● **EXERCISE**: Without the pictures, set down the records below word for word.

● **GIVEN DATA**:
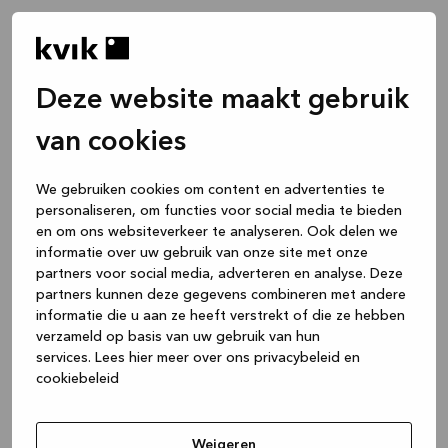
Deze website maakt gebruik
van cookies
We gebruiken cookies om content en advertenties te
personaliseren, om functies voor social media te bieden
en om ons websiteverkeer te analyseren. Ook delen we
informatie over uw gebruik van onze site met onze
partners voor social media, adverteren en analyse. Deze
partners kunnen deze gegevens combineren met andere
informatie die u aan ze heeft verstrekt of die ze hebben
verzameld op basis van uw gebruik van hun
services.
Lees hier meer over ons privacybeleid en
cookiebeleid
Application error: a client-side exception has occurred
while
loading
www.kvik.be
(see the browser console for more
Weigeren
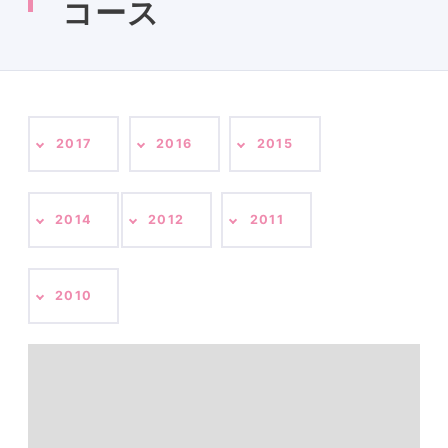
コース
2017
2016
2015
2014
2012
2011
2010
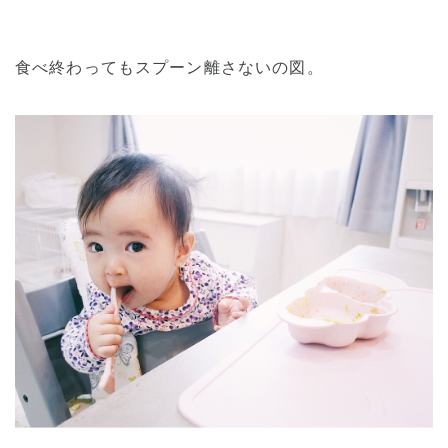
食べ終わってもスプーン離さないの図。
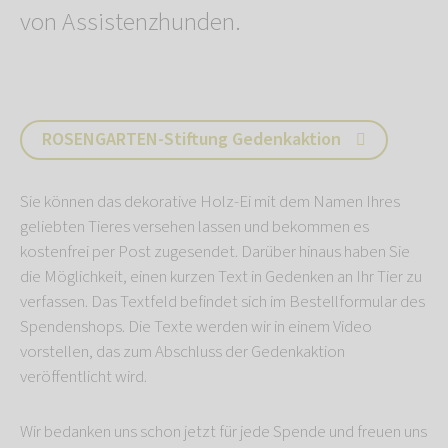
von Assistenzhunden.
ROSENGARTEN-Stiftung Gedenkaktion
Sie können das dekorative Holz-Ei mit dem Namen Ihres
geliebten Tieres versehen lassen und bekommen es
kostenfrei per Post zugesendet. Darüber hinaus haben Sie
die Möglichkeit, einen kurzen Text in Gedenken an Ihr Tier zu
verfassen. Das Textfeld befindet sich im Bestellformular des
Spendenshops. Die Texte werden wir in einem Video
vorstellen, das zum Abschluss der Gedenkaktion
veröffentlicht wird.
Wir bedanken uns schon jetzt für jede Spende und freuen uns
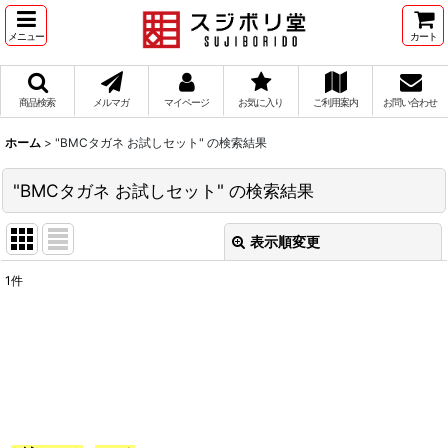
メニュー
カート
商品検索
メルマガ
マイページ
お気に入り
ご利用案内
お問い合わせ
ホーム
>
"BMCタガネ お試しセット"
の
検索結果
"BMCタガネ お試しセット"
の
検索結果
表示順変更
閉じる
1
件
商品検索
:
表示数
:
在庫あり
並び順
:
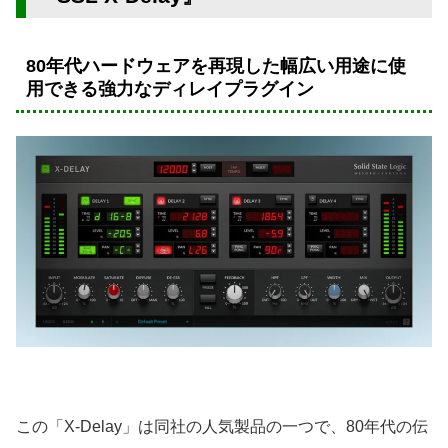
80年代ハードウェアを再現した幅広い用途に使
用できる強力なディレイプラグイン
この「X-Delay」は同社の人気製品の一つで、80年代の伝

● **YOUR SOLUTION**:
Deze website maakt gebruik
van cookies
We gebruiken cookies om content en advertenties te
personaliseren, om functies voor social media te bieden
en om ons websiteverkeer te analyseren. Ook delen we
informatie over uw gebruik van onze site met onze
partners voor social media, adverteren en analyse. Deze
partners kunnen deze gegevens combineren met andere
informatie die u aan ze heeft verstrekt of die ze hebben
verzameld op basis van uw gebruik van hun
services.
Lees hier meer over ons privacybeleid en
cookiebeleid
Application error: a client-side exception has occurred
while
loading
www.kvik.be
(see the browser console for more
Weigeren
コース
2017
2016
2015
2014
2012
2011
2010
食べ終わってもスプーン離さないの図。
von Assistenzhunden.
ROSENGARTEN-Stiftung Gedenkaktion
Sie können das dekorative Holz-Ei mit dem Namen Ihres
geliebten Tieres versehen lassen und bekommen es
kostenfrei per Post zugesendet. Darüber hinaus haben Sie
die Möglichkeit, einen kurzen Text in Gedenken an Ihr Tier zu
verfassen. Das Textfeld befindet sich im Bestellformular des
Spendenshops. Die Texte werden wir in einem Video
vorstellen, das zum Abschluss der Gedenkaktion
veröffentlicht wird.
Wir bedanken uns schon jetzt für jede Spende und freuen uns
メニュー
カート
商品検索
メルマガ
マイページ
お気に入り
ご利用案内
お問い合わせ
ホーム
>
"BMCタガネ お試しセット"
の
検索結果
"BMCタガネ お試しセット"
の
検索結果
表示順変更
閉じる
1
件
商品検索
:
表示数
:
在庫あり
並び順
:
80年代ハードウェアを再現した幅広い用途に使
用できる強力なディレイプラグイン
この「X-Delay」は同社の人気製品の一つで、80年代の伝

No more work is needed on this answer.